EXERCISE BRIEF:
Write out the passage from the interview on local pricing for AQP services, starting with "We’ve helped develop" and going on through "the neighbouring area?".

For some AQP services there’s a national tariff, for others there isn’t – how cumbersome is it to develop local prices?
We’ve helped develop approaches to local (pricing) policy and have now got over 30 different types of services being offered somewhere under AQP that means we’ve got 30 sets of prices that can be adapted and used. To ensure that experience is not lost we’ve shared all the information on quality specifications and prices with every commissioning support unit (CSU). So CCGs can go to their CSU who will have the specification on the shelf on local pricing and pull it off, so they’re not having to reinvent the wheel.
But you could end up with a situation where a CCG is paying X amount in one area and a neighbouring CCG has got a different cheaper local tariff going. Won’t the CCG with the higher tariff send its patients to the AQP provider in the neighbouring area?
No because under choice of AQP it’s the patients deciding. The price is fixed within the catchment for that provider so under a different contract you can’t have price competition, any provider gets paid the same. Clearly there are variations in price in the NHS, in terms of market forces factor. My expectation over the next two or three years is commissioners will get better at pricing and in some cases initially they might have marginally overpaid and in others marginally underpaid and so not got the number of providers they needed locally and they’ll review and adjust that. AQP is quite a good safe’ish way of getting to know about pricing.
So a CCG (in your example above) wouldn’t make a saving. What the CCG would do if they’ve got any sense, is go back and renegotiate their contract. But the problem is, you don’t know whether the CCG that’s paying less is paying less because they’re getting very good value or whether it’s set a tariff which is unsustainable and will drive down quality.

DATASET RECORDS:

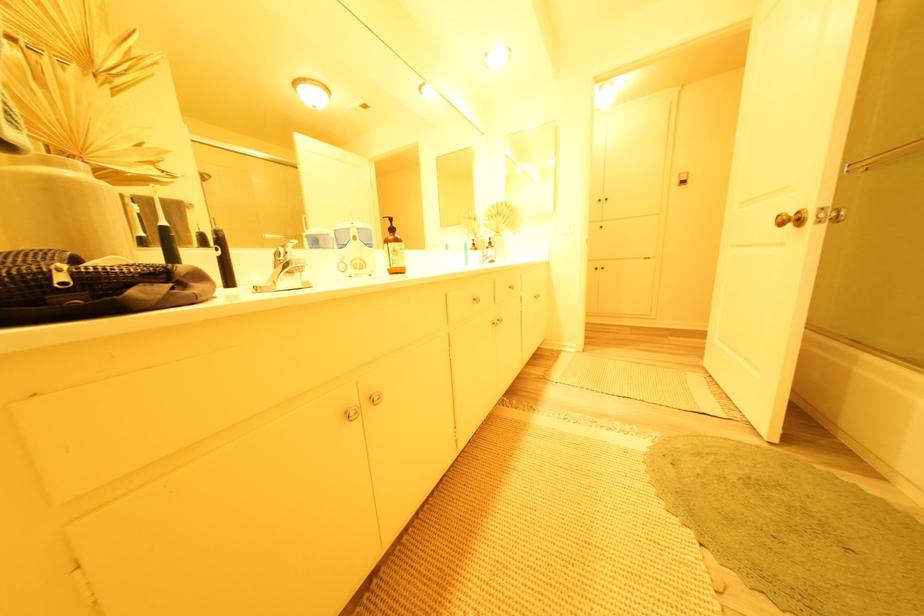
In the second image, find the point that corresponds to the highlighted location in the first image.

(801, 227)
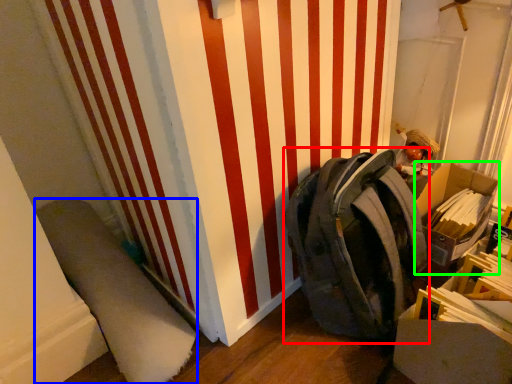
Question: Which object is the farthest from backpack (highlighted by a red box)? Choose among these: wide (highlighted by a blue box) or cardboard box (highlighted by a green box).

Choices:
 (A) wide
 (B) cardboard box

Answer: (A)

...

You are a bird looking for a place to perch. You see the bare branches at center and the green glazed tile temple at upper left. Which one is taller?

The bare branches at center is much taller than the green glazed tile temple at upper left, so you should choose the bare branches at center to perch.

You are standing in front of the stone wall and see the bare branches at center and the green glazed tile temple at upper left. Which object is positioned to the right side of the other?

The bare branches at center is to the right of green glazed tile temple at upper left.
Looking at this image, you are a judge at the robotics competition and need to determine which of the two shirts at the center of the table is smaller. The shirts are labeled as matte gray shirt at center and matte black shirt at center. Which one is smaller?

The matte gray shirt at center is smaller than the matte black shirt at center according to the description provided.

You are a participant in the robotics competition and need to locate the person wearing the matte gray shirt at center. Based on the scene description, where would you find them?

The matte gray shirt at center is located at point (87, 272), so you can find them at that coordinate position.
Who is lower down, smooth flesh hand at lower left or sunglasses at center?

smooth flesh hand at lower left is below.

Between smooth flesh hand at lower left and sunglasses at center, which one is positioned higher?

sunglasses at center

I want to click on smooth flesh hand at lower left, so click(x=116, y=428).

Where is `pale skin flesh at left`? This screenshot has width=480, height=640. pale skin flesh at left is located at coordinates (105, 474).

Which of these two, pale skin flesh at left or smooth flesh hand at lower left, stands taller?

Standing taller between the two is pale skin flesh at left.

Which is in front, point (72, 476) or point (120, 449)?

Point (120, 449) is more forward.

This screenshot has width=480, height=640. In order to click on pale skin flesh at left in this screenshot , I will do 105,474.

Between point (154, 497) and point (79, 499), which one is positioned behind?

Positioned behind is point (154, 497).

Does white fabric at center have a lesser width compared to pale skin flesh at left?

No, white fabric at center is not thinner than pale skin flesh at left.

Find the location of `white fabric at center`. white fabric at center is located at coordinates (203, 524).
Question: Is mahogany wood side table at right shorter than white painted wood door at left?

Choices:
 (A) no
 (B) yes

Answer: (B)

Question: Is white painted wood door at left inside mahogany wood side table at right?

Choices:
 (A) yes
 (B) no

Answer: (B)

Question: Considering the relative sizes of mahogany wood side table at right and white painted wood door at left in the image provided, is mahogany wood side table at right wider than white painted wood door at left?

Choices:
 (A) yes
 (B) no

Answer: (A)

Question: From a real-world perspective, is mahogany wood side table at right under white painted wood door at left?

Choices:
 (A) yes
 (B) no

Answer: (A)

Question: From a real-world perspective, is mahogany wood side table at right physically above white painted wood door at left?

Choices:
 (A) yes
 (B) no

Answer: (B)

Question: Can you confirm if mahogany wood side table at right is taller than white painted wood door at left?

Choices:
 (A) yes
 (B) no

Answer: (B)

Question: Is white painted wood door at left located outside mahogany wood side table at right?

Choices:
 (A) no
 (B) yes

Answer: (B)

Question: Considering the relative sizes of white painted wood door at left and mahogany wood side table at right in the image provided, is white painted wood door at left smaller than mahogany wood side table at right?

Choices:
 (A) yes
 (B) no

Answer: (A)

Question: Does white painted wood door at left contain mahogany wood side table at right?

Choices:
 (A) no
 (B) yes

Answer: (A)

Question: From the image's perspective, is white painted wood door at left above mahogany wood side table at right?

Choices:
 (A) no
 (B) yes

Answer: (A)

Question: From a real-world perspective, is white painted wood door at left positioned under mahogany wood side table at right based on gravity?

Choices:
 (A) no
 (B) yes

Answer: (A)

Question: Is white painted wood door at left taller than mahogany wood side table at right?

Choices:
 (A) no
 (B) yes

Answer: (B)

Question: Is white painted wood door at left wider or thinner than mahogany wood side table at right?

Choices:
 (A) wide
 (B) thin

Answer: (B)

--

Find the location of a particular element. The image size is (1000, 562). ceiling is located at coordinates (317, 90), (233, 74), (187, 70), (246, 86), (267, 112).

RESULT OF THIS TASK:
We’ve helped develop approaches to local (pricing) policy and have now got over 30 different types of services being offered somewhere under AQP that means we’ve got 30 sets of prices that can be adapted and used. To ensure that experience is not lost we’ve shared all the information on quality specifications and prices with every commissioning support unit (CSU). So CCGs can go to their CSU who will have the specification on the shelf on local pricing and pull it off, so they’re not having to reinvent the wheel.
But you could end up with a situation where a CCG is paying X amount in one area and a neighbouring CCG has got a different cheaper local tariff going. Won’t the CCG with the higher tariff send its patients to the AQP provider in the neighbouring area?